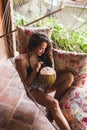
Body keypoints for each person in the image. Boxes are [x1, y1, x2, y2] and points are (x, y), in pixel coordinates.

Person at [15, 32, 74, 130]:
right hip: (33, 89)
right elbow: (26, 84)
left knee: (69, 76)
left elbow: (50, 68)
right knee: (54, 103)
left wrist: (50, 64)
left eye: (45, 48)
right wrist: (34, 70)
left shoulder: (44, 55)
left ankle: (51, 112)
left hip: (45, 83)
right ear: (33, 46)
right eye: (41, 48)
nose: (43, 51)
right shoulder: (22, 60)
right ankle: (52, 109)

What is required: Write out the whole of the data exactly; the pictures stay out.

Exercise solution:
Body keypoints for each person in the image. Boxes are [x1, y1, x2, y2] and points are (x, y), in pixel coordinates.

Person at [15, 32, 74, 130]:
right hip: (33, 89)
right elbow: (26, 84)
left knee: (69, 76)
left elbow: (50, 68)
right knee: (54, 103)
left wrist: (50, 64)
left eye: (45, 48)
right wrist: (34, 70)
left shoulder: (44, 55)
left ankle: (51, 112)
left hip: (45, 83)
right ear: (33, 46)
right eye: (41, 48)
nose: (43, 51)
right shoulder: (22, 60)
right ankle: (52, 109)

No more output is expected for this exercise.